Top of MATERIAL FOR THIS TASK

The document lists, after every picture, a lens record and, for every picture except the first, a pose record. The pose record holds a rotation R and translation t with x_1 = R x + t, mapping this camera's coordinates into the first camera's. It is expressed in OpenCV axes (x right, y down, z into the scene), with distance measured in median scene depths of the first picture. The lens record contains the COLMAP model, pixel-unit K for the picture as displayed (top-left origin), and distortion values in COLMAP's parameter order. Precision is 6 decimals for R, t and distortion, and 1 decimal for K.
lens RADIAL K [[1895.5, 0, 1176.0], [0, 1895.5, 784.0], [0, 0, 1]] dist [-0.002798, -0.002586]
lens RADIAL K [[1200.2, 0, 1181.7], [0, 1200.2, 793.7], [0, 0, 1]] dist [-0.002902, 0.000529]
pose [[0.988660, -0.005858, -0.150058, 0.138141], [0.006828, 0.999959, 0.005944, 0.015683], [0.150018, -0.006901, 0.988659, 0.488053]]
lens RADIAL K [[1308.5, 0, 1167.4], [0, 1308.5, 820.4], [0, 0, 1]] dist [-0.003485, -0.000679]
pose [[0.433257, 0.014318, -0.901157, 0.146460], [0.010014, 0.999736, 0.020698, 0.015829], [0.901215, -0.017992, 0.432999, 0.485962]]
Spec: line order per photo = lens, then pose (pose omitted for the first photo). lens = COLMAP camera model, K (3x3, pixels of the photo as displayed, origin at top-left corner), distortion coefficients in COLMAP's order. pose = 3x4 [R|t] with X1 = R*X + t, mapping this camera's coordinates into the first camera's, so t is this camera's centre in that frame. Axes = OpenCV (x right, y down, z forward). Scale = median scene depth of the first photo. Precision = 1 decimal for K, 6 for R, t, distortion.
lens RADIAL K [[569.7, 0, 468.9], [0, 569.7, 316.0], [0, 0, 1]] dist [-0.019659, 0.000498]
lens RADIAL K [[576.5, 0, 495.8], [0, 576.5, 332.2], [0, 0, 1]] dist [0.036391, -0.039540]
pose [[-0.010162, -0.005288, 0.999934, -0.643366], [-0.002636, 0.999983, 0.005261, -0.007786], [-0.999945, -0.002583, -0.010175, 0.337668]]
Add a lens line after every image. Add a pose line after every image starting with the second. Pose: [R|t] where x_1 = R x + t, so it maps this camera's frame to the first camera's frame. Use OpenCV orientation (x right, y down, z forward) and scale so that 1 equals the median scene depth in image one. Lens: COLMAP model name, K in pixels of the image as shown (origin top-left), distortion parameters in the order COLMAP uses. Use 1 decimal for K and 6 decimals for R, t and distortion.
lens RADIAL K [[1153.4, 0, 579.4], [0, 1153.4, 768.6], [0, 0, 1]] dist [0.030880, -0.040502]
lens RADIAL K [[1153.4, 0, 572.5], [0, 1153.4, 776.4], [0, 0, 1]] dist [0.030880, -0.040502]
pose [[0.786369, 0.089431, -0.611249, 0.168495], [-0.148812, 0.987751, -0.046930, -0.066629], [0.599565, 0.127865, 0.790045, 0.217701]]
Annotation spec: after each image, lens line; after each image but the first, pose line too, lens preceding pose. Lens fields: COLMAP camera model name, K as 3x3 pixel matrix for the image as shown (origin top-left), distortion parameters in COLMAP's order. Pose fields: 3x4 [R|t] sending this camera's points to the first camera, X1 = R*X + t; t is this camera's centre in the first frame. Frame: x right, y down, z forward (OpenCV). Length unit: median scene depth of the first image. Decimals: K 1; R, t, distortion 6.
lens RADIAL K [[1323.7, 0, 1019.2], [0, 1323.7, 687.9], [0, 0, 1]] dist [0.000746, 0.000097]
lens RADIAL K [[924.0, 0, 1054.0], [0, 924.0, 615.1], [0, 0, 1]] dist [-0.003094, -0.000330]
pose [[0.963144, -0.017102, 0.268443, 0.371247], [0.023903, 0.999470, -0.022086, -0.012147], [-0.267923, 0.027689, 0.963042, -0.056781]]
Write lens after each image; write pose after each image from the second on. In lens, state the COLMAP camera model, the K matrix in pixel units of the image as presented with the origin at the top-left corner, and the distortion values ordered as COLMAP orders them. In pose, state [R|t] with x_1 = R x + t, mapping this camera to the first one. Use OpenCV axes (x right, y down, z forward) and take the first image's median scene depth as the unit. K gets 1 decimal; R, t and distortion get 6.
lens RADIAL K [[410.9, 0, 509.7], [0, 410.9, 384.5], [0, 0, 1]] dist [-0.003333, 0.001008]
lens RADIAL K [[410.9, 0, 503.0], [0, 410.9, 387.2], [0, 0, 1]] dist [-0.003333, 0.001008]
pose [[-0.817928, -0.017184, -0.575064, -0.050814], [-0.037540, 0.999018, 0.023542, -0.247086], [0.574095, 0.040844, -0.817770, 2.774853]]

Bottom of MATERIAL FOR THIS TASK

Write out all of the material again, changing every "COLMAP" to "Colmap" and keeping everything else the same.

The document lists, after every picture, a lens record and, for every picture except the first, a pose record. The pose record holds a rotation R and translation t with x_1 = R x + t, mapping this camera's coordinates into the first camera's. It is expressed in OpenCV axes (x right, y down, z into the scene), with distance measured in median scene depths of the first picture. The lens record contains the Colmap model, pixel-unit K for the picture as displayed (top-left origin), and distortion values in Colmap's parameter order. Precision is 6 decimals for R, t and distortion, and 1 decimal for K.
lens RADIAL K [[1895.5, 0, 1176.0], [0, 1895.5, 784.0], [0, 0, 1]] dist [-0.002798, -0.002586]
lens RADIAL K [[1200.2, 0, 1181.7], [0, 1200.2, 793.7], [0, 0, 1]] dist [-0.002902, 0.000529]
pose [[0.988660, -0.005858, -0.150058, 0.138141], [0.006828, 0.999959, 0.005944, 0.015683], [0.150018, -0.006901, 0.988659, 0.488053]]
lens RADIAL K [[1308.5, 0, 1167.4], [0, 1308.5, 820.4], [0, 0, 1]] dist [-0.003485, -0.000679]
pose [[0.433257, 0.014318, -0.901157, 0.146460], [0.010014, 0.999736, 0.020698, 0.015829], [0.901215, -0.017992, 0.432999, 0.485962]]
Spec: line order per photo = lens, then pose (pose omitted for the first photo). lens = Colmap camera model, K (3x3, pixels of the photo as displayed, origin at top-left corner), distortion coefficients in Colmap's order. pose = 3x4 [R|t] with X1 = R*X + t, mapping this camera's coordinates into the first camera's, so t is this camera's centre in that frame. Axes = OpenCV (x right, y down, z forward). Scale = median scene depth of the first photo. Precision = 1 decimal for K, 6 for R, t, distortion.
lens RADIAL K [[569.7, 0, 468.9], [0, 569.7, 316.0], [0, 0, 1]] dist [-0.019659, 0.000498]
lens RADIAL K [[576.5, 0, 495.8], [0, 576.5, 332.2], [0, 0, 1]] dist [0.036391, -0.039540]
pose [[-0.010162, -0.005288, 0.999934, -0.643366], [-0.002636, 0.999983, 0.005261, -0.007786], [-0.999945, -0.002583, -0.010175, 0.337668]]
Add a lens line after every image. Add a pose line after every image starting with the second. Pose: [R|t] where x_1 = R x + t, so it maps this camera's frame to the first camera's frame. Use OpenCV orientation (x right, y down, z forward) and scale so that 1 equals the median scene depth in image one. Lens: Colmap model name, K in pixels of the image as shown (origin top-left), distortion parameters in the order Colmap uses. Use 1 decimal for K and 6 decimals for R, t and distortion.
lens RADIAL K [[1153.4, 0, 579.4], [0, 1153.4, 768.6], [0, 0, 1]] dist [0.030880, -0.040502]
lens RADIAL K [[1153.4, 0, 572.5], [0, 1153.4, 776.4], [0, 0, 1]] dist [0.030880, -0.040502]
pose [[0.786369, 0.089431, -0.611249, 0.168495], [-0.148812, 0.987751, -0.046930, -0.066629], [0.599565, 0.127865, 0.790045, 0.217701]]
Annotation spec: after each image, lens line; after each image but the first, pose line too, lens preceding pose. Lens fields: Colmap camera model name, K as 3x3 pixel matrix for the image as shown (origin top-left), distortion parameters in Colmap's order. Pose fields: 3x4 [R|t] sending this camera's points to the first camera, X1 = R*X + t; t is this camera's centre in the first frame. Frame: x right, y down, z forward (OpenCV). Length unit: median scene depth of the first image. Decimals: K 1; R, t, distortion 6.
lens RADIAL K [[1323.7, 0, 1019.2], [0, 1323.7, 687.9], [0, 0, 1]] dist [0.000746, 0.000097]
lens RADIAL K [[924.0, 0, 1054.0], [0, 924.0, 615.1], [0, 0, 1]] dist [-0.003094, -0.000330]
pose [[0.963144, -0.017102, 0.268443, 0.371247], [0.023903, 0.999470, -0.022086, -0.012147], [-0.267923, 0.027689, 0.963042, -0.056781]]
Write lens after each image; write pose after each image from the second on. In lens, state the Colmap camera model, the K matrix in pixel units of the image as presented with the origin at the top-left corner, and the distortion values ordered as Colmap orders them. In pose, state [R|t] with x_1 = R x + t, mapping this camera to the first one. Use OpenCV axes (x right, y down, z forward) and take the first image's median scene depth as the unit. K gets 1 decimal; R, t and distortion get 6.
lens RADIAL K [[410.9, 0, 509.7], [0, 410.9, 384.5], [0, 0, 1]] dist [-0.003333, 0.001008]
lens RADIAL K [[410.9, 0, 503.0], [0, 410.9, 387.2], [0, 0, 1]] dist [-0.003333, 0.001008]
pose [[-0.817928, -0.017184, -0.575064, -0.050814], [-0.037540, 0.999018, 0.023542, -0.247086], [0.574095, 0.040844, -0.817770, 2.774853]]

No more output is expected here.